Half a million dollars went to the Public Laboratory for Open Technology, which famously helped residents generate high-resolution “satellite maps” to chart the local extent of the Gulf oil spill, using helium balloons and digital cameras.
Others are aimed at providing assistance for professional journalists, including $475,000 to the Associated Press’s Overview project which will refine, mine and display large data sets from governments and other sources.
Knight has also been funding individuals, including a scholarship programme to retrain coders as journalists.
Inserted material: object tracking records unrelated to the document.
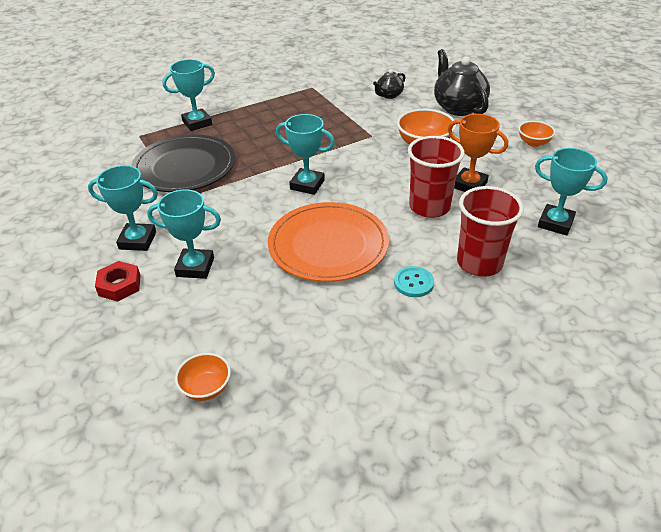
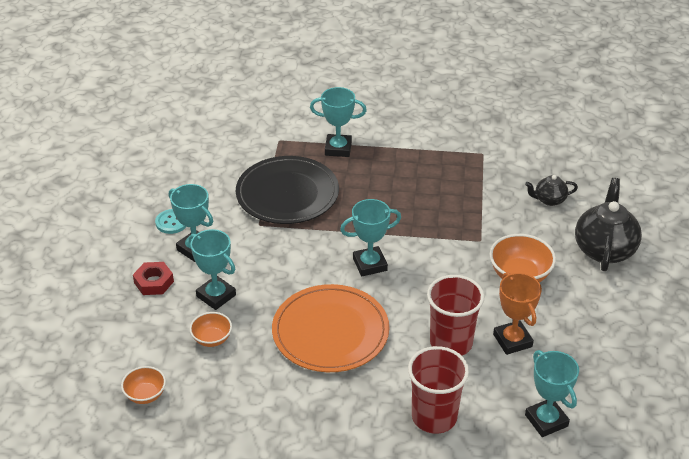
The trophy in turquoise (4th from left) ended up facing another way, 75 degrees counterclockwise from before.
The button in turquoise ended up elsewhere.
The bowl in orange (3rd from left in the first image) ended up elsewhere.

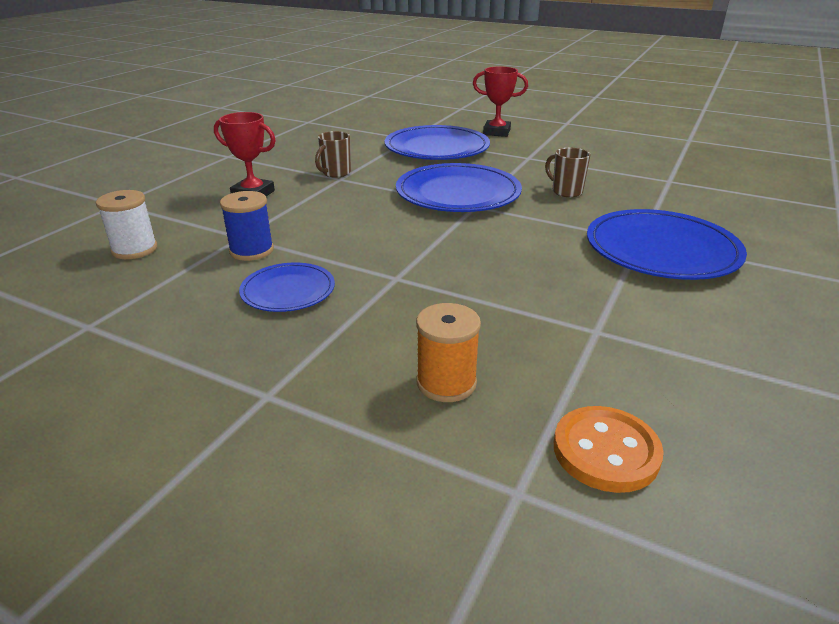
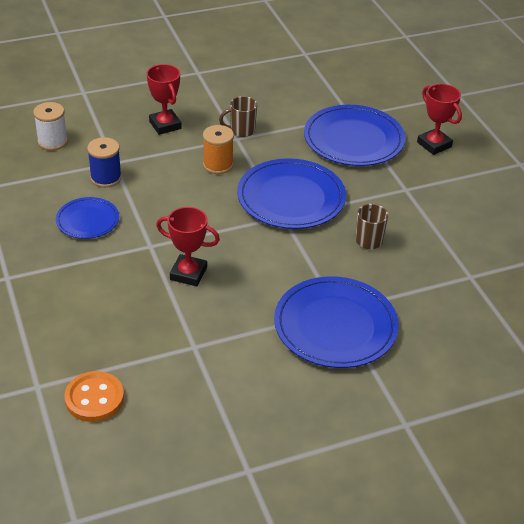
The spool in orange ended up elsewhere.
The second view gained the trophy in red (2nd from left).

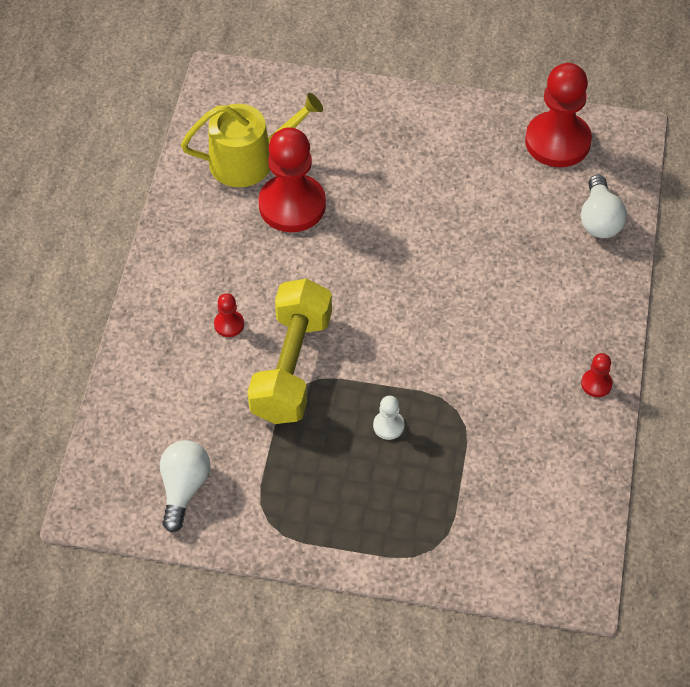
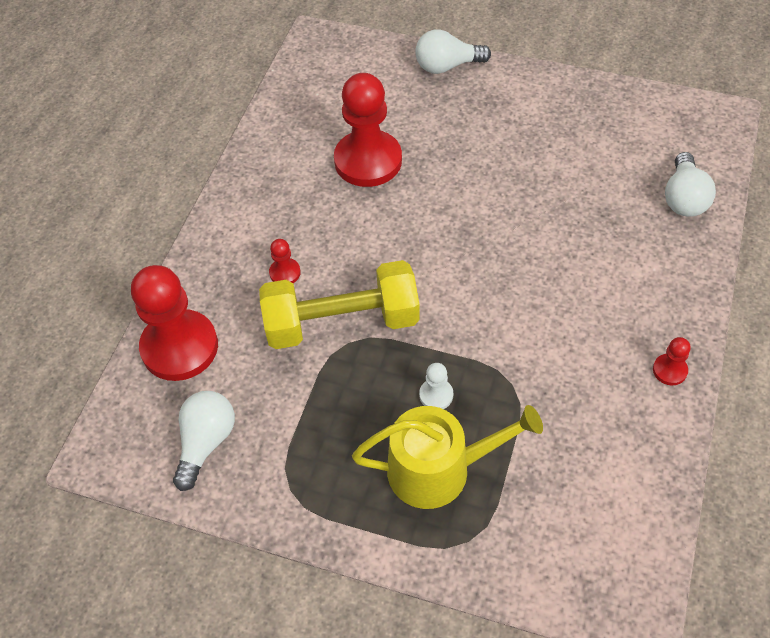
The watering can in yellow ended up elsewhere.
The dumbbell in yellow ended up facing another way, 60 degrees clockwise from before.
The pawn in red (3rd from left in the first image) ended up elsewhere.
The second view gained the light bulb in white (2nd from left).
Brian Boyer was a former Knight scholar who went on to win a $150,000 grant for his Panda project, a set of open source web tools his team is building to help reporters seek out patterns in data using the web’s already extensive array of analysis tools.
This new move to “hybrid data journalism” is certainly a search for how to do journalism in an internet world but, unlike those Wall Street profit-seeking duos, I don’t think it’s a question that revolves exclusively around finding the money. It’s more about working out how to do journalism better.
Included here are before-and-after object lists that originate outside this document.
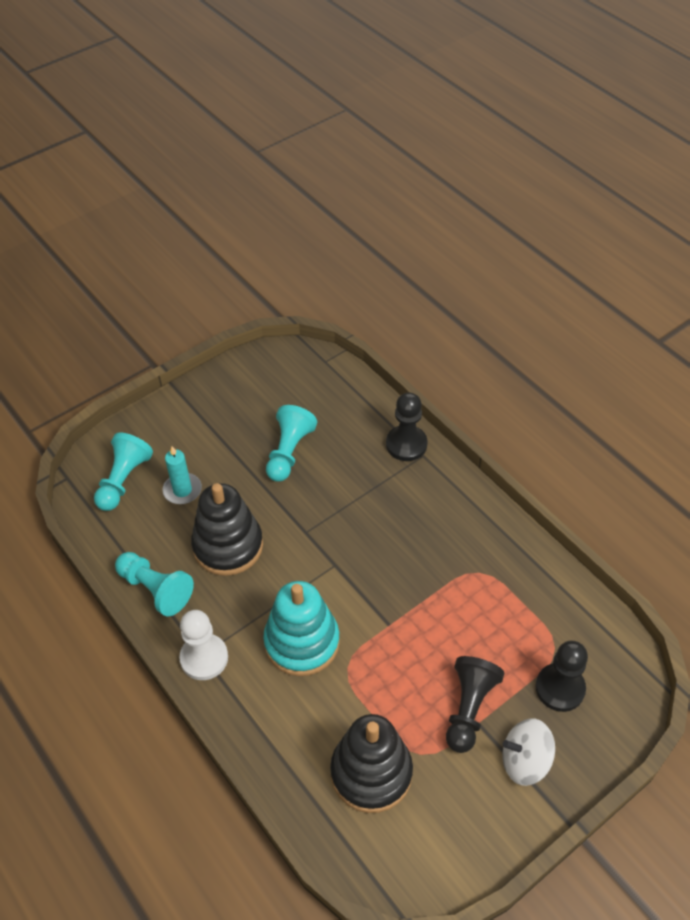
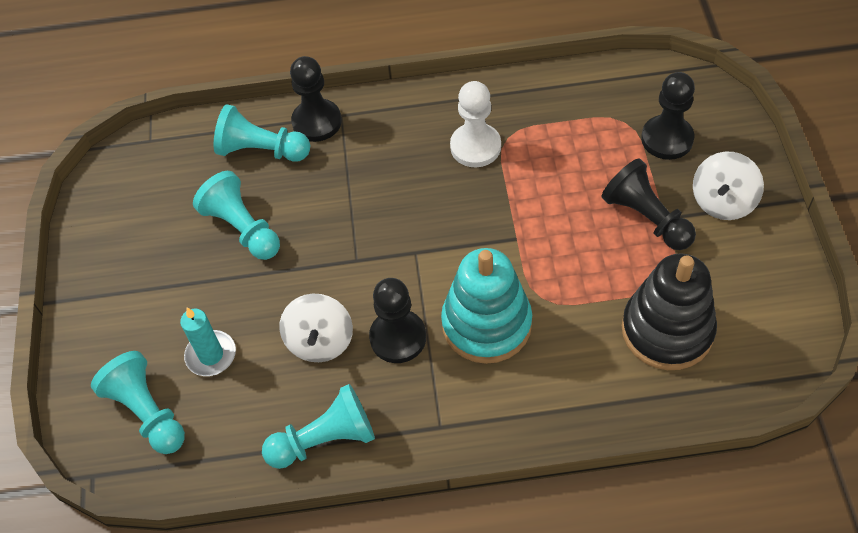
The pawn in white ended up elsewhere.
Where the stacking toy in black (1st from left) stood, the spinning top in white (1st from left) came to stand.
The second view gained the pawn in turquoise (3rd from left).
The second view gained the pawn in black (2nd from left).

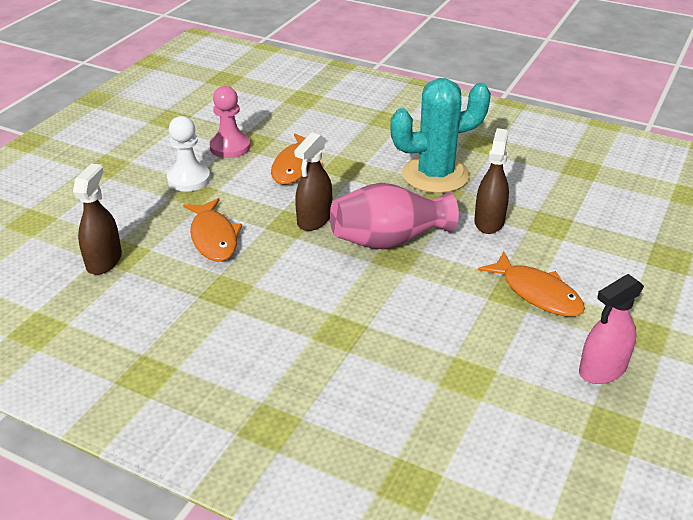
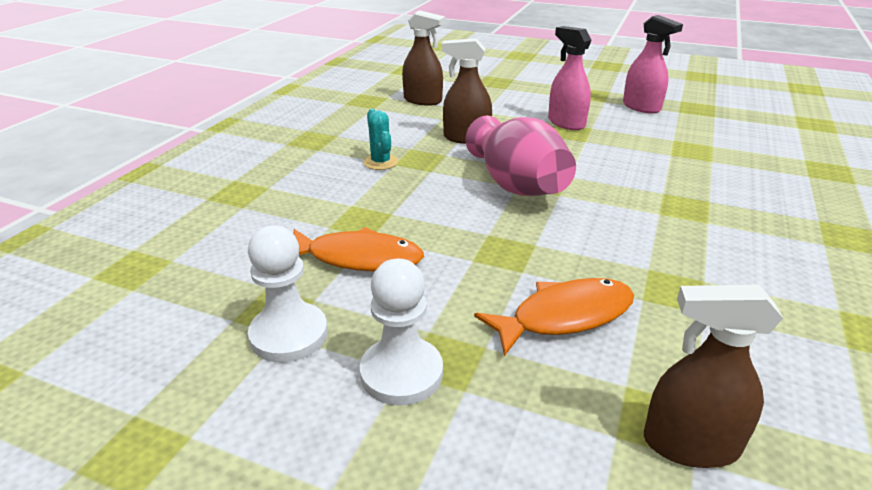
What was the pawn in pink turned into the pawn in white (1st from left).
The spray bottle in brown (2nd from left in the first image) ended up elsewhere.
The size of the cactus in turquoise changed by a factor of 0.44.
Where the fish in orange (3rd from left) stood, the spray bottle in pink (1st from left) came to stand.

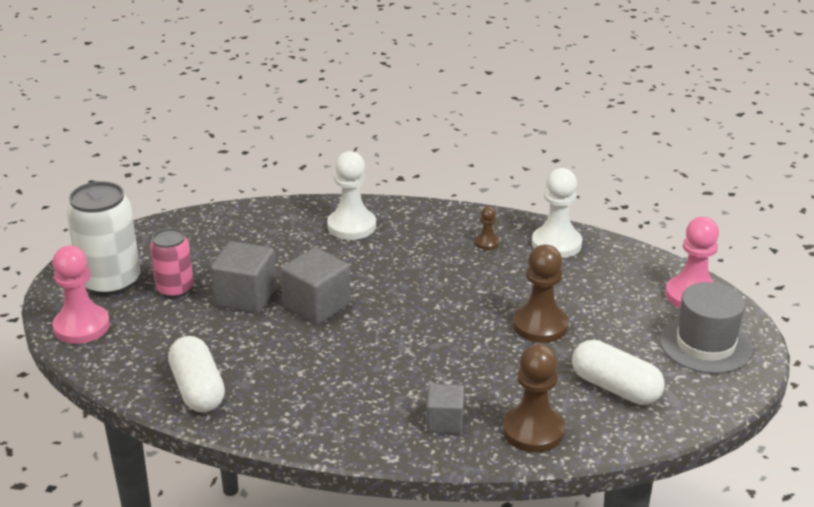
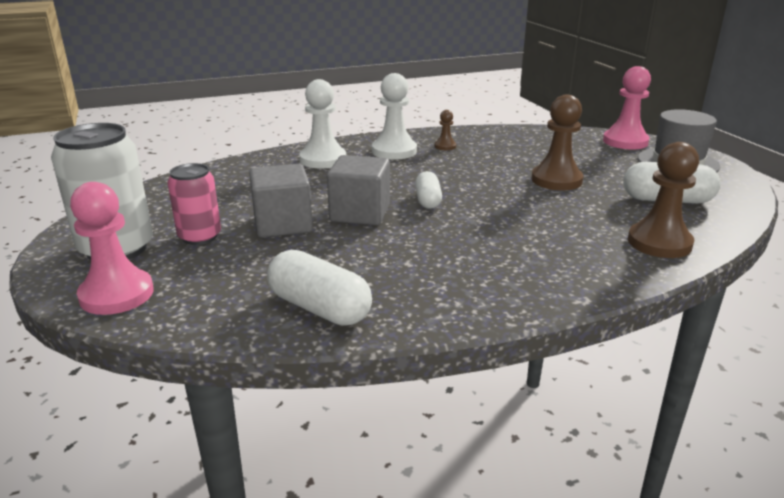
The second view lost the cube in grey (3rd from left).
The pawn in white (2nd from left) ended up elsewhere.
The second view gained the capsule in white (2nd from left).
We live now in an environment where the lowest hurdles of journalism – expressing an opinion, doing some research, uncovering a new story – are made far easier for anyone to surmount. I can publish an opinion with a few clicks online. The research tools the average smart surfer has dwarf the most expensive databases hoarded by media companies 10 years ago. Hoards of online detectives can track their obsessions far better than the hired hand of a local reporter on their beats.
What remains difficult is filtering, scanning and picking out novel signals: the far-out stuff that the net, en masse, would never find on its own.
And I think that’s actually closer to the real reason why those traders teamed up with coders. It wasn’t about money. It was about competition. In order to get ahead, financial wizards worked not only to be smarter than the next person, but to be smarter than the market as a whole. The money emerged, in theory at least, from that.
There are dangers, clearly. What felled the financial industry is that, in the end, they were all pursuing the same goals, listening to the same signals, deriving the same conclusions. There’s often an element of groupthink among geeks, just as with journalists, and it would be a tragedy if the two were to combine to form one monoculture, chasing its own tail.
But if journalists really are in pursuit of novelty and innovation, technologists might be their best friend in creating the tools that might let them find it. To succeed, those tools need to be distributed widely, with no preconceptions about how they should be used, or who should use them.
The stories of the future are out there: but the further away they are from the stories we tell in the present, the more resilient, and more honest to the real world, they will be.